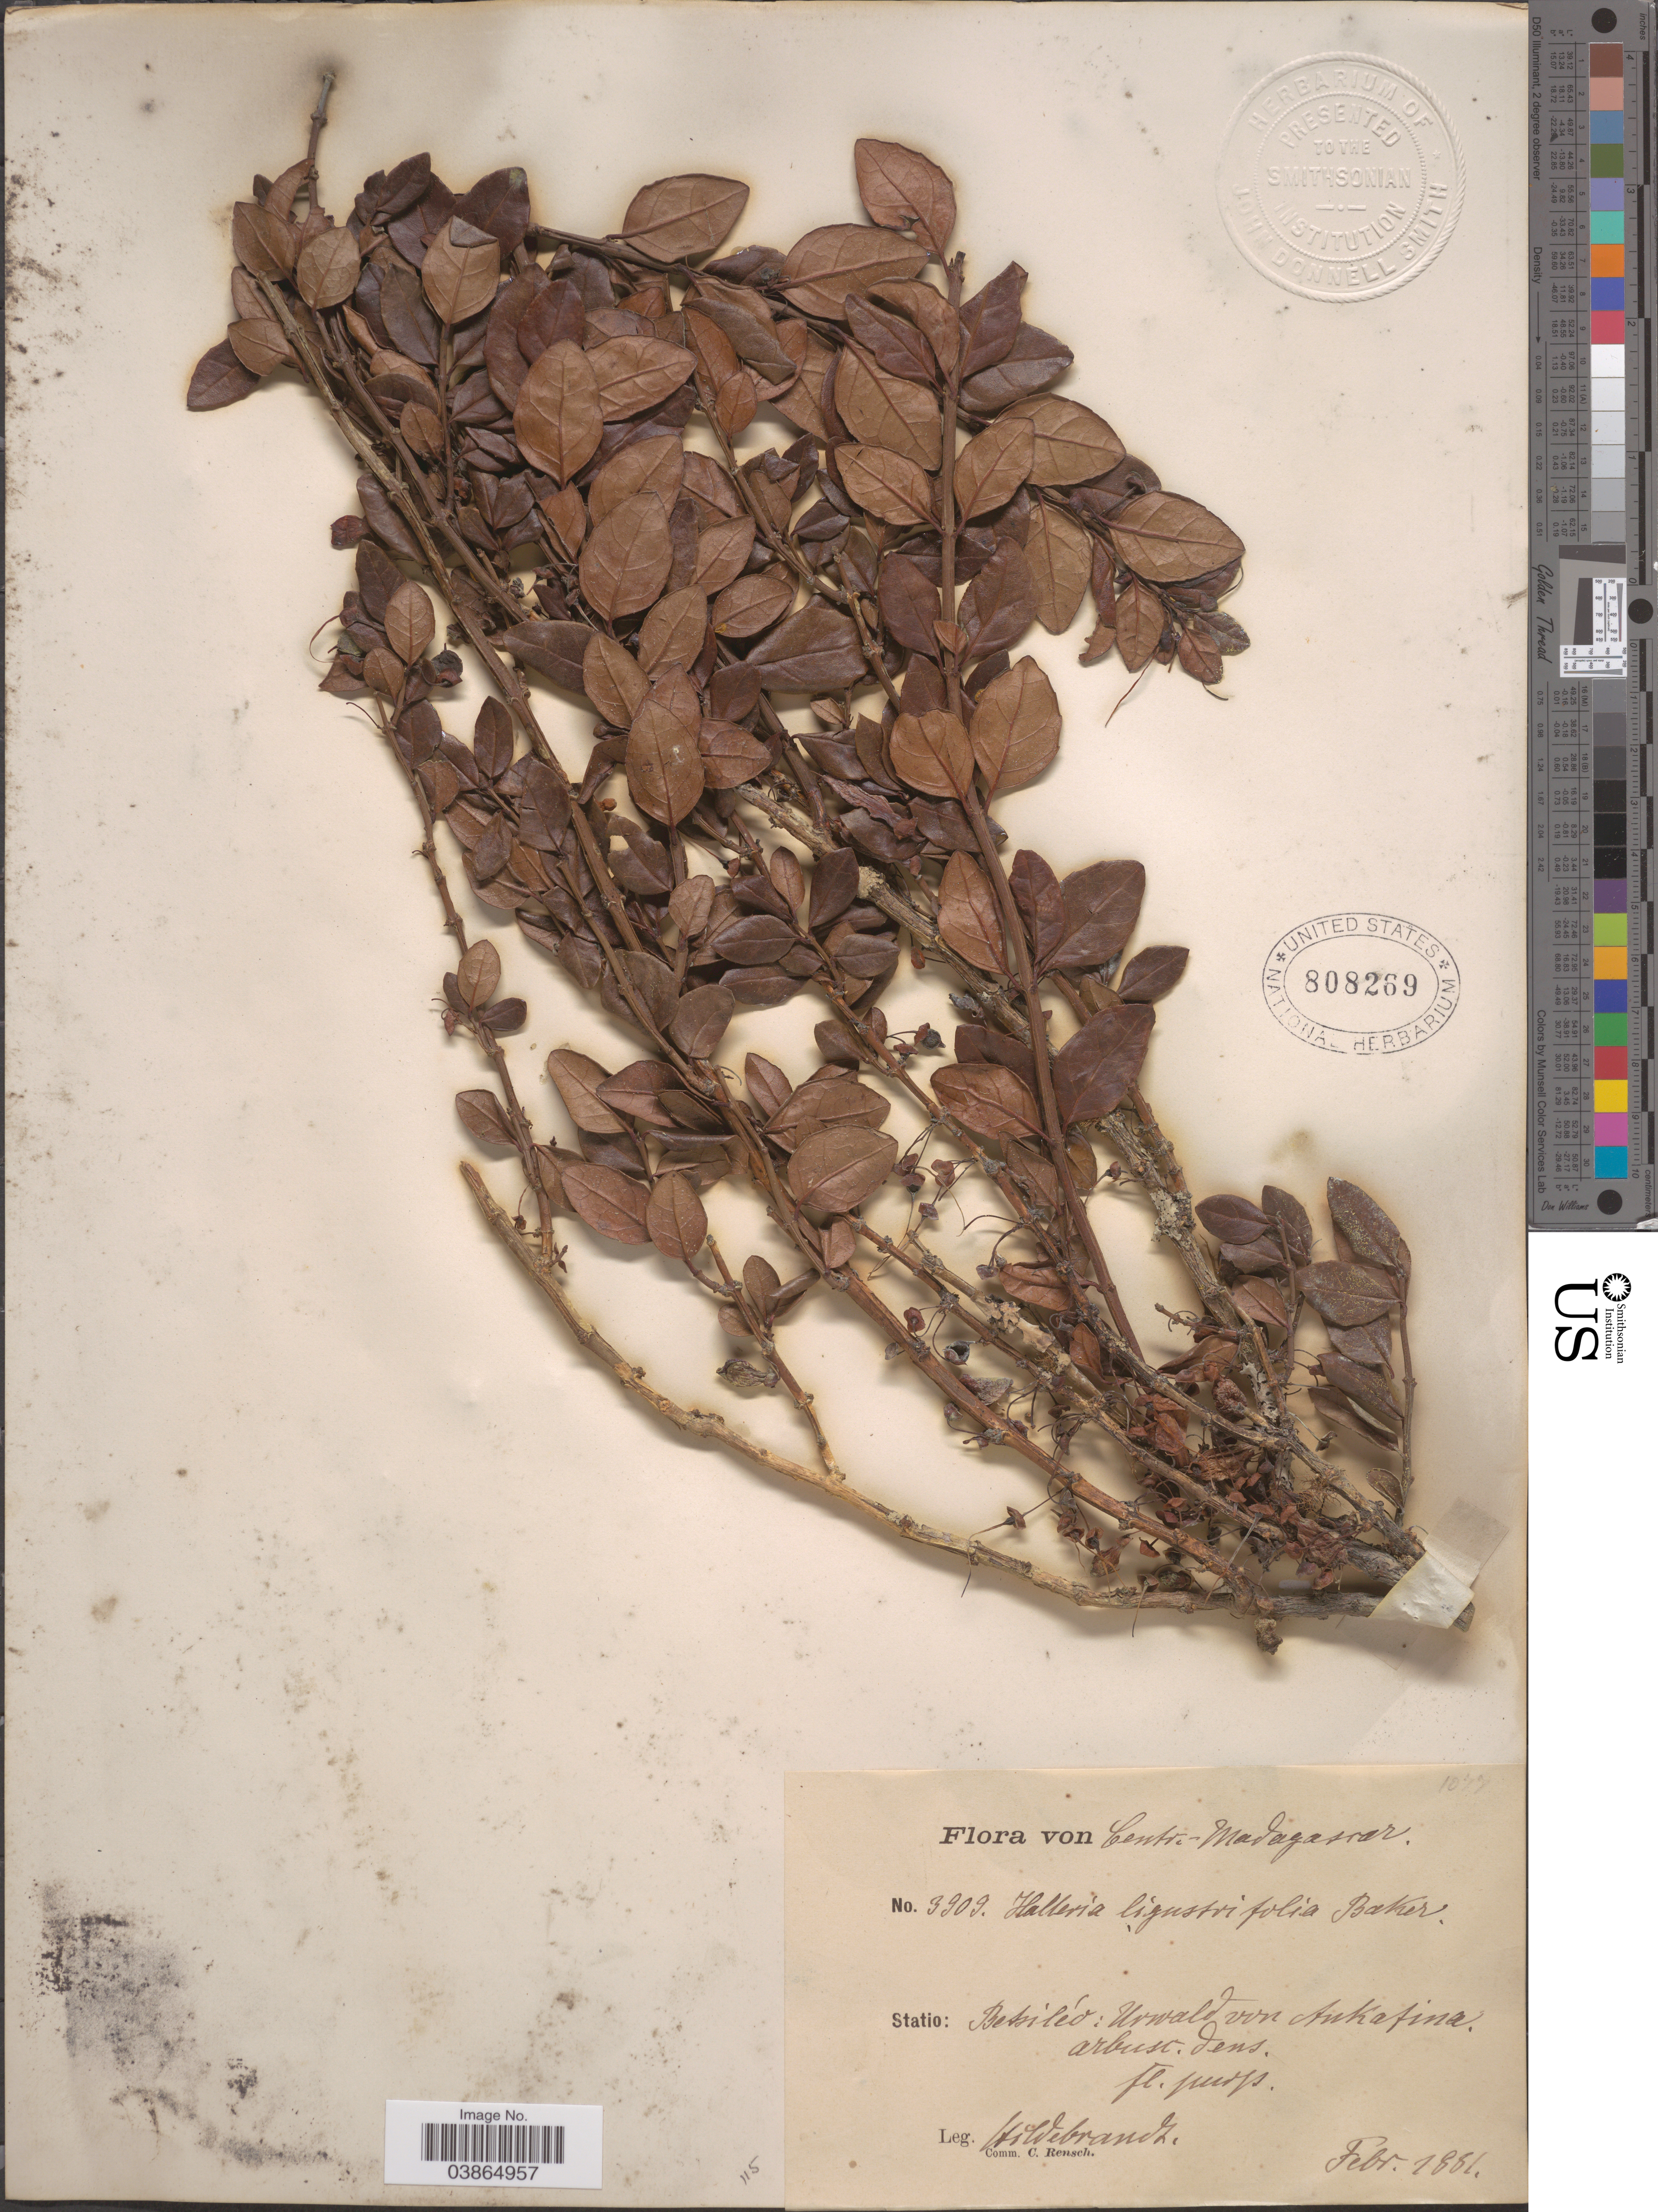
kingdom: Plantae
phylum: Tracheophyta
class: Magnoliopsida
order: Lamiales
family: Stilbaceae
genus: Halleria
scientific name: Halleria ligustrifolia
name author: Baker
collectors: J. Hildebrandt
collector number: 3909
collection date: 1881-02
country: Madagascar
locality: Centre-Madagascar. Statio: Betsiléo: Urwald von Ankafina.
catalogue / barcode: US 808269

--------

STATED PROBLEM: Print every line of the records above word for word, leaving out the pictures.

CORRECT OUTPUT:
kingdom: Plantae
phylum: Tracheophyta
class: Magnoliopsida
order: Lamiales
family: Stilbaceae
genus: Halleria
scientific name: Halleria ligustrifolia
name author: Baker
collectors: J. Hildebrandt
collector number: 3909
collection date: 1881-02
country: Madagascar
locality: Centre-Madagascar. Statio: Betsiléo: Urwald von Ankafina.
catalogue / barcode: US 808269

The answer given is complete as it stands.